> **Exercise instructions**: Your answer should be the records, copied exactly, with the pictures removed.

> **Extracted information**:
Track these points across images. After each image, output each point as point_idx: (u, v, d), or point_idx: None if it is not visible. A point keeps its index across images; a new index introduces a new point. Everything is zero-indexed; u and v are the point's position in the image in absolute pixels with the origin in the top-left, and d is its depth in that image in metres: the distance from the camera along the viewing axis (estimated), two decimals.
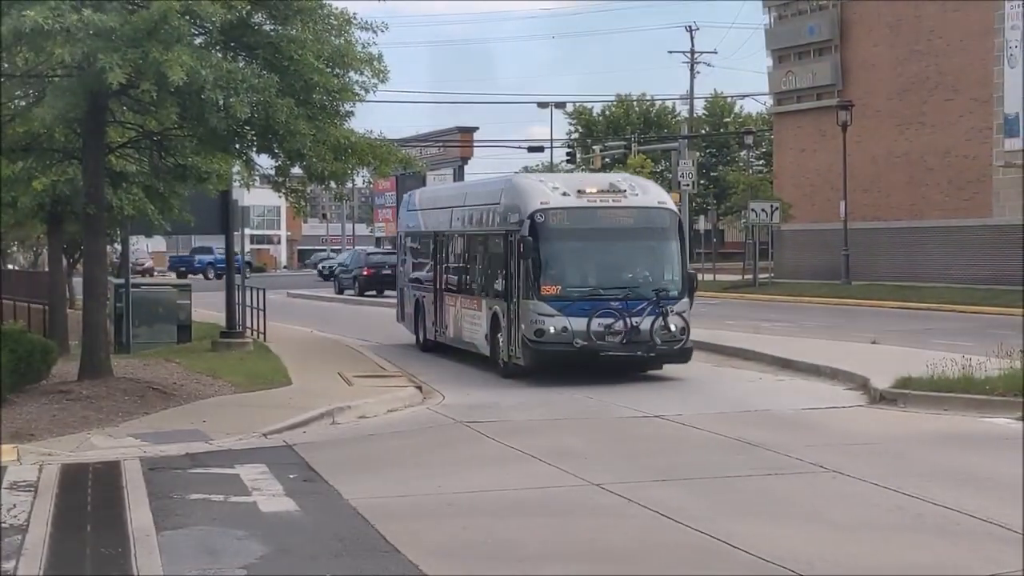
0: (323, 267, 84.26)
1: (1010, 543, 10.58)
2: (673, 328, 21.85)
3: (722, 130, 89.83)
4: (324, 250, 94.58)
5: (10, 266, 50.67)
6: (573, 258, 22.36)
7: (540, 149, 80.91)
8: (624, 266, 22.51)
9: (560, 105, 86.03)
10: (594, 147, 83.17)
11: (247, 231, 37.34)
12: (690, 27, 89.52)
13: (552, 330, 21.55)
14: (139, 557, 10.51)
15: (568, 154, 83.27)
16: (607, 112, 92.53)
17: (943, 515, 11.63)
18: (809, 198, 55.27)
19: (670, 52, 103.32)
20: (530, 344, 21.78)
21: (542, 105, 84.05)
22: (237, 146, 20.81)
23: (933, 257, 48.49)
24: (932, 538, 10.93)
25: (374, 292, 55.94)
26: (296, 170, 21.54)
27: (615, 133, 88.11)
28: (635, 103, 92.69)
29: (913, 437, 16.09)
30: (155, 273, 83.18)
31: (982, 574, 9.75)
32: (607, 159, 78.29)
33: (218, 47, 19.07)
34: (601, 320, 21.57)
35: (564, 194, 22.41)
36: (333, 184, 21.90)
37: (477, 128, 79.30)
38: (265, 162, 22.56)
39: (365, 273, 57.36)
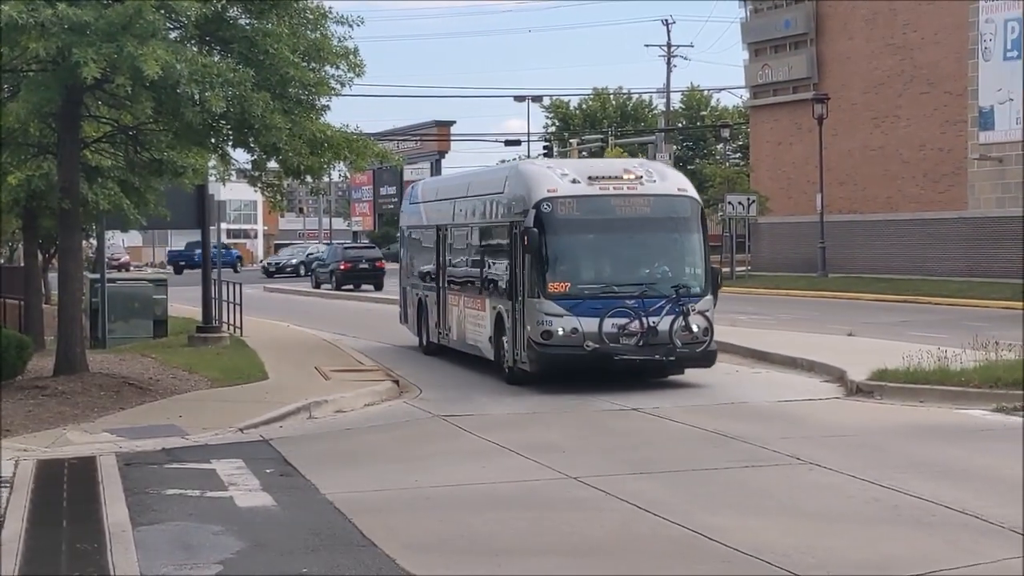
0: (267, 263, 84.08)
1: (986, 534, 10.63)
2: (695, 328, 20.06)
3: (699, 123, 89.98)
4: (298, 244, 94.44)
5: None
6: (584, 252, 20.60)
7: (517, 143, 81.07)
8: (640, 260, 20.62)
9: (537, 99, 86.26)
10: (571, 140, 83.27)
11: (224, 226, 37.15)
12: (666, 21, 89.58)
13: (560, 332, 19.77)
14: (115, 553, 10.47)
15: (545, 148, 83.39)
16: (584, 105, 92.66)
17: (919, 507, 11.67)
18: (786, 191, 55.44)
19: (647, 46, 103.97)
20: (536, 347, 19.95)
21: (519, 99, 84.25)
22: (213, 140, 20.74)
23: (909, 250, 48.67)
24: (908, 530, 10.97)
25: (351, 286, 56.00)
26: (272, 164, 21.46)
27: (592, 126, 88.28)
28: (612, 96, 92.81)
29: (889, 429, 16.14)
30: (131, 268, 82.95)
31: (958, 566, 9.78)
32: (584, 152, 78.36)
33: (193, 41, 19.01)
34: (615, 320, 19.77)
35: (574, 181, 20.56)
36: (309, 178, 21.77)
37: (454, 122, 79.80)
38: (241, 156, 22.50)
39: (342, 267, 57.40)
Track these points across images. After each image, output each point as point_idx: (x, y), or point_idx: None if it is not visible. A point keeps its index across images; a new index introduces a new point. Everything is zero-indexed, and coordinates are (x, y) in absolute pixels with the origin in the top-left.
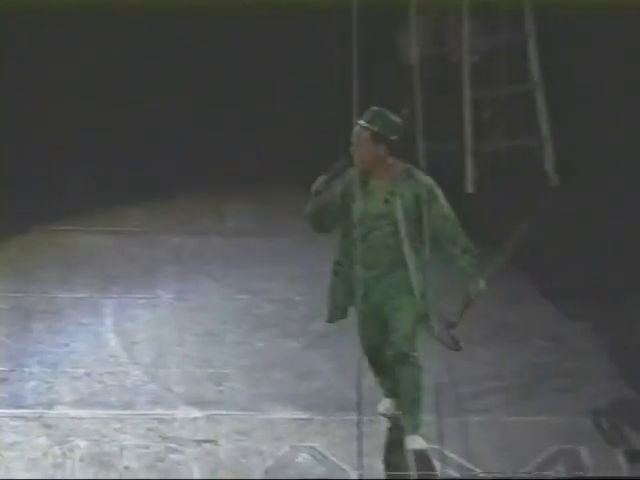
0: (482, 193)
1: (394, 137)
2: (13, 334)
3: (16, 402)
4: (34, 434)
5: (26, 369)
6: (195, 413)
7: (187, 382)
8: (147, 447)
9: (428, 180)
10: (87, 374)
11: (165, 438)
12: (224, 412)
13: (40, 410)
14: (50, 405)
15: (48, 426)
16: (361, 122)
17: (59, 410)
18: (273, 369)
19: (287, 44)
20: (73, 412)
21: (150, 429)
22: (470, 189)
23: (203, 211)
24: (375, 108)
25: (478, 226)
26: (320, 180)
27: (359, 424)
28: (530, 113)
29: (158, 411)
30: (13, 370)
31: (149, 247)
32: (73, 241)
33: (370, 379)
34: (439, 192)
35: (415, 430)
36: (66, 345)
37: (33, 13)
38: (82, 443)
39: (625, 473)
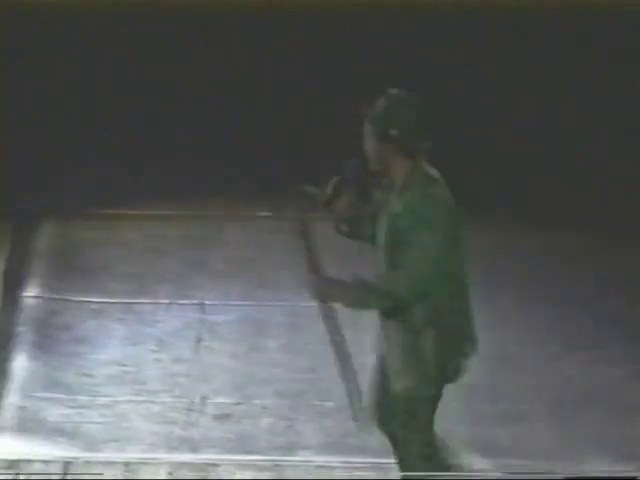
0: None
1: (398, 134)
2: (240, 355)
3: (245, 446)
4: None
5: (258, 401)
6: (482, 463)
7: (470, 421)
8: None
9: (414, 199)
10: (339, 409)
11: None
12: (520, 462)
13: (277, 457)
14: (290, 450)
15: (287, 477)
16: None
17: (302, 456)
18: (588, 405)
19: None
20: (321, 459)
21: None
22: None
23: None
24: (391, 91)
25: None
26: (330, 186)
27: None
28: None
29: None
30: (240, 403)
31: None
32: (316, 228)
33: None
34: (422, 221)
35: None
36: (312, 370)
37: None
38: None
39: None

> **Exercise answer**:
Track these points across images. After each image, output each point as point_idx: (u, v, d), or point_idx: None if it is not visible. A point keeps its index across images; a new index introduces a new point. Everything is zero-indexed; u and v are the point's position in the image in absolute pixels with the origin in the top-left, and d is its depth in that image in metres: the distance from the camera along the viewing axis (estimated), two decimals.
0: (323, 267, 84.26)
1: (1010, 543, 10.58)
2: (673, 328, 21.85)
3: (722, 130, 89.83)
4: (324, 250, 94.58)
5: (10, 266, 50.67)
6: (573, 258, 22.36)
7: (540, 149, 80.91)
8: (624, 266, 22.51)
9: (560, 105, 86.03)
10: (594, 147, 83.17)
11: (247, 231, 37.34)
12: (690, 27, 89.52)
13: (552, 330, 21.55)
14: (139, 557, 10.51)
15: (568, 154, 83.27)
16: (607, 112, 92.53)
17: (943, 515, 11.63)
18: (809, 198, 55.27)
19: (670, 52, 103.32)
20: (530, 344, 21.78)
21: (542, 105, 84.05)
22: (237, 146, 20.81)
23: (933, 257, 48.49)
24: (932, 538, 10.93)
25: (374, 292, 55.94)
26: (296, 170, 21.54)
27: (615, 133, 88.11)
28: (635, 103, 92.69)
29: (913, 437, 16.09)
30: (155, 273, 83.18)
31: (982, 574, 9.75)
32: (607, 159, 78.29)
33: (218, 47, 19.07)
34: (601, 320, 21.57)
35: (564, 194, 22.41)
36: (333, 184, 21.90)
37: (477, 128, 79.30)
38: (265, 162, 22.56)
39: (365, 273, 57.36)
0: (267, 263, 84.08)
1: (986, 534, 10.63)
2: (695, 328, 20.06)
3: (699, 123, 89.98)
4: (298, 244, 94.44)
5: None
6: (584, 252, 20.60)
7: (517, 143, 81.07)
8: (640, 260, 20.62)
9: (537, 99, 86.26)
10: (571, 140, 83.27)
11: (224, 226, 37.15)
12: (666, 21, 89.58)
13: (560, 332, 19.77)
14: (115, 553, 10.47)
15: (545, 148, 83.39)
16: (584, 105, 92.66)
17: (919, 507, 11.67)
18: (786, 191, 55.44)
19: (647, 46, 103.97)
20: (536, 347, 19.95)
21: (519, 99, 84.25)
22: (213, 140, 20.74)
23: (909, 250, 48.67)
24: (908, 530, 10.97)
25: (351, 286, 56.00)
26: (272, 164, 21.46)
27: (592, 126, 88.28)
28: (612, 96, 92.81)
29: (889, 429, 16.14)
30: (131, 268, 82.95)
31: (958, 566, 9.78)
32: (584, 152, 78.36)
33: (193, 41, 19.01)
34: (615, 320, 19.77)
35: (574, 181, 20.56)
36: (309, 178, 21.77)
37: (454, 122, 79.80)
38: (241, 156, 22.50)
39: (342, 267, 57.40)
Track these points across images. After each image, output each point as point_idx: (x, y), or point_idx: None if it is not visible. A point keeps its index across images; a new index introduces a new point. Everything is zero-indexed, and coordinates are (x, y) in absolute pixels with the origin in the top-left.
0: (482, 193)
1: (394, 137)
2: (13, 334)
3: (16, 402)
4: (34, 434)
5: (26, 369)
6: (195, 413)
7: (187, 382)
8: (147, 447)
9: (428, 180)
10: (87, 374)
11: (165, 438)
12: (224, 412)
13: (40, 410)
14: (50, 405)
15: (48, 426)
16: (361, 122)
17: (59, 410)
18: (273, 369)
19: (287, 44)
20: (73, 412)
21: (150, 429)
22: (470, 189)
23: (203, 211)
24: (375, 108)
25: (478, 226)
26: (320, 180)
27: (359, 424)
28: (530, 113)
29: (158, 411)
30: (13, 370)
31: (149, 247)
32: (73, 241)
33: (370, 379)
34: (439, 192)
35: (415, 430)
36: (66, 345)
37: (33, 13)
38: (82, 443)
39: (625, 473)
0: None
1: (398, 134)
2: (240, 355)
3: (245, 446)
4: None
5: (258, 401)
6: (482, 463)
7: (470, 421)
8: None
9: (414, 199)
10: (339, 409)
11: None
12: (520, 462)
13: (277, 457)
14: (290, 450)
15: (287, 477)
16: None
17: (302, 456)
18: (588, 405)
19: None
20: (321, 459)
21: None
22: None
23: None
24: (391, 91)
25: None
26: (330, 186)
27: None
28: None
29: None
30: (240, 403)
31: None
32: (316, 228)
33: None
34: (422, 221)
35: None
36: (312, 370)
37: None
38: None
39: None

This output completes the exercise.